So, we released
the new LugRadio site and it ran really slowly. Now, it’s built on PyBlosxom, and it’s pretty complicated in parts; some pages include other pages by reading them off the filesystem, some include server-parsed versions of those pages; a
CGI can’t output SSIs, so I had to do it myself with urllib; etc etc etc. It was dead slow. So I was trying to think of the best way to solve this; I thought about using
PyBlosxom’s static rendering or running PyBlosxom under mod_python (no link provided as the
HOWTO that’s out there is out of date and wrong; apparently there’s stuff in
CVS which does it too, but I don’t want to run
CVS and it relies on
WSGI which I don’t understand either).
And then
Matt mailed me and said “can we use caching to speed the site up?” And I thought: why am I trying to do this a really complex way?

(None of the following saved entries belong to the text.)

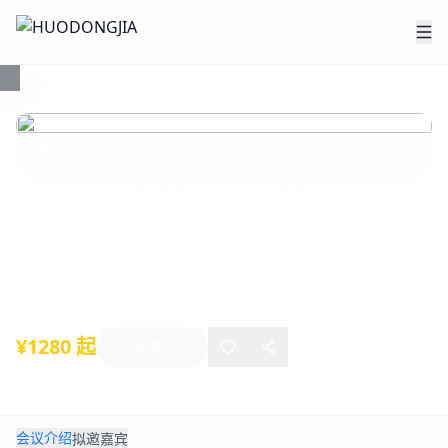
心理咨询师
第六届粤港澳大湾区城际心理咨询师协
会联盟高峰论坛
2024年11月09日
-
11月10日
广州
¥1280 起
立即报名
会议介绍
拟邀嘉宾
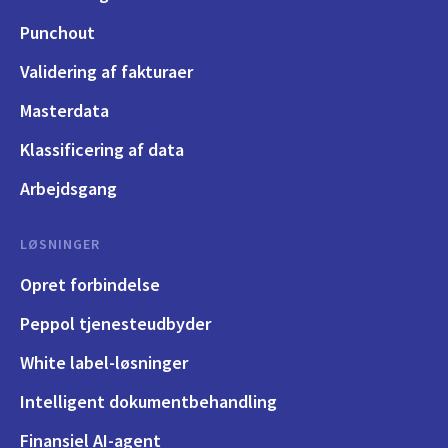
Punchout
Validering af fakturaer
Masterdata
Klassificering af data
Arbejdsgang
LØSNINGER
Opret forbindelse
Peppol tjenesteudbyder
White label-løsninger
Intelligent dokumentbehandling
Finansiel AI-agent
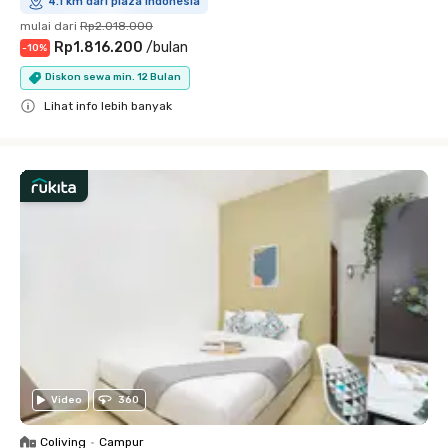
4.1 km dari plaza indonesia
mulai dari
Rp2.018.000
Rp1.816.200
/
bulan
-
10
%
Diskon sewa min. 12 Bulan
Lihat info lebih banyak
Close
Video
360
Coliving
•
Campur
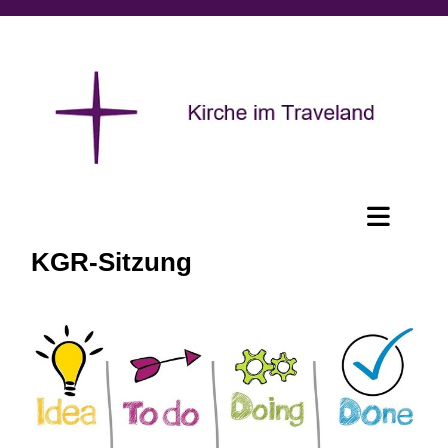
KGR-Sitzung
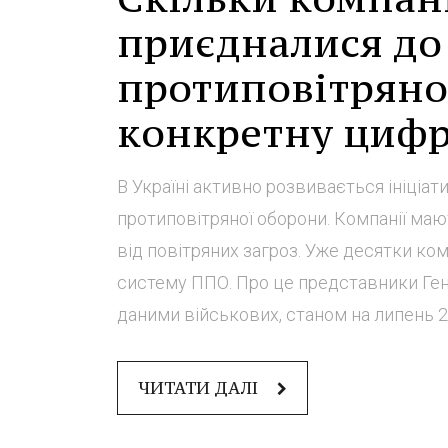
приєдналися до
протиповітряно
конкретну цифр
В Україні активно розвивається ініціат
протиповітряної оборони. Компанії маю
від повітряних загроз. Уже десятки ко
систему ППО. Про це представники Генш
даними військових, станом на липень 202
ЧИТАТИ ДАЛІ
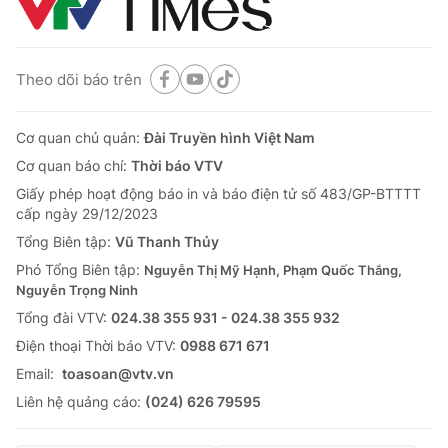
Theo dõi báo trên
Cơ quan chủ quản:
Đài Truyền hình Việt Nam
Cơ quan báo chí:
Thời báo VTV
Giấy phép hoạt động báo in và báo điện tử số 483/GP-BTTTT
cấp ngày 29/12/2023
Tổng Biên tập:
Vũ Thanh Thủy
Phó Tổng Biên tập:
Nguyễn Thị Mỹ Hạnh, Phạm Quốc Thắng,
Nguyễn Trọng Ninh
Tổng đài VTV:
024.38 355 931 - 024.38 355 932
Ðiện thoại Thời báo VTV:
0988 671 671
Email:
toasoan@vtv.vn
Liên hệ quảng cáo:
(024) 626 79595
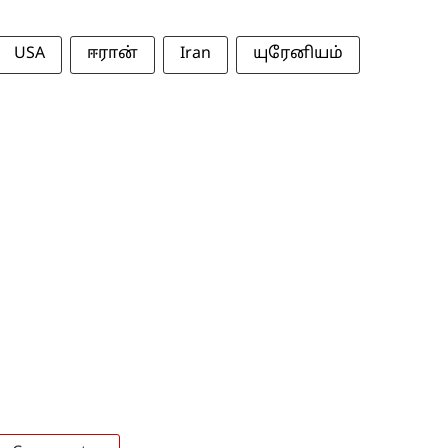
USA
ஈரான்
Iran
யுரேனியம்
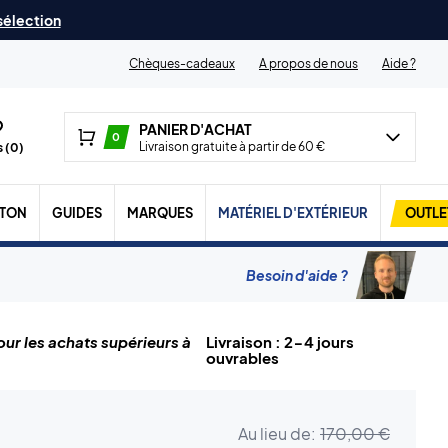
 sélection
Chèques-cadeaux
A propos de nous
Aide ?
PANIER D'ACHAT
0
Livraison gratuite à partir de 60 €
 (
0
)
TON
GUIDES
MARQUES
MATÉRIEL D'EXTÉRIEUR
OUTLE
Besoin d'aide ?
ur les achats supérieurs à
Livraison : 2-4 jours
ouvrables
Au lieu de:
170,00 €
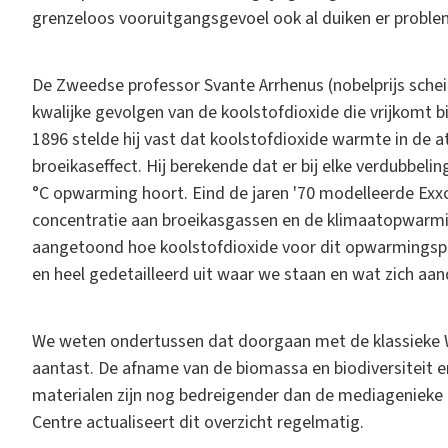
grenzeloos vooruitgangsgevoel ook al duiken er proble
De Zweedse professor Svante Arrhenus (nobelprijs sche
kwalijke gevolgen van de koolstofdioxide die vrijkomt bij
1896 stelde hij vast dat koolstofdioxide warmte in de
broeikaseffect. Hij berekende dat er bij elke verdubbeli
°C opwarming hoort. Eind de jaren '70 modelleerde Exxo
concentratie aan broeikasgassen en de klimaatopwarmi
aangetoond hoe koolstofdioxide voor dit opwarmingspr
en heel gedetailleerd uit waar we staan en wat zich aa
We weten ondertussen dat doorgaan met de klassieke 
aantast. De afname van de biomassa en biodiversiteit e
materialen zijn nog bedreigender dan de mediagenieke
Centre actualiseert dit overzicht regelmatig.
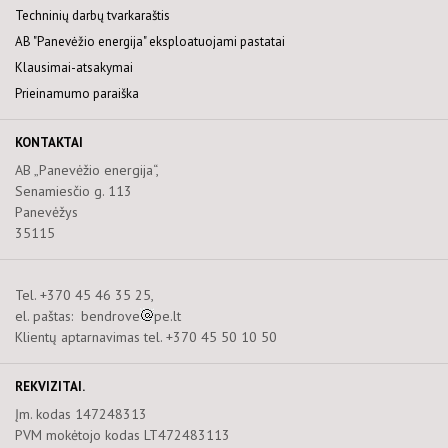
Techninių darbų tvarkaraštis
AB "Panevėžio energija" eksploatuojami pastatai
Klausimai-atsakymai
Prieinamumo paraiška
KONTAKTAI
AB „Panevėžio energija“,
Senamiesčio g. 113
Panevėžys
35115
Tel. +370 45 46 35 25,
el. paštas: bendrove
pe.lt
Klientų aptarnavimas tel. +370 45 50 10 50
REKVIZITAI.
Įm. kodas 147248313
PVM mokėtojo kodas LT472483113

Since the site doesn’t do anything
interactive (it does build pages dynamically, but the resultant
HTML for that page is the same every time), why don’t I just spider the lot and serve the resultant saved static
HTML? So that’s what I did, with the command
wget --no-host-directories \
--directory-prefix=/var/www/lugradio.org/static \
-p -E --mirror http://secretlocation.lugradio.org/
so the previously existing pyblosxom version now exists at http://secretlocation.lugradio.org/ and www.lugradio.org points at the statically saved
HTML in /var/www/lugradio.org/static. And, because it’s all plain
HTML files, it works like blazes. The wget command is cronned to run hourly. That’s it.
I’m a bit worried that I’m overlooking simple and good solutions in order to be more complex. That’s not only not a good thing, it’s exactly what I complain at other people about; overcomplicating a solution is not a good thing, and the KISS principle dictates not doing it. I need a slapping for not doing it the simple way. I’ll be installing complicated “frameworks” and so on next. If that happens, shoot me.
Seems simple enough. You could use funky caching if you wanted. Just have the page generator set up as your 404 handler, and have it save the page to disk in the right location as it runs. The cache gets built up as people visit the various pages, and you can update the site by simply deleting all the files.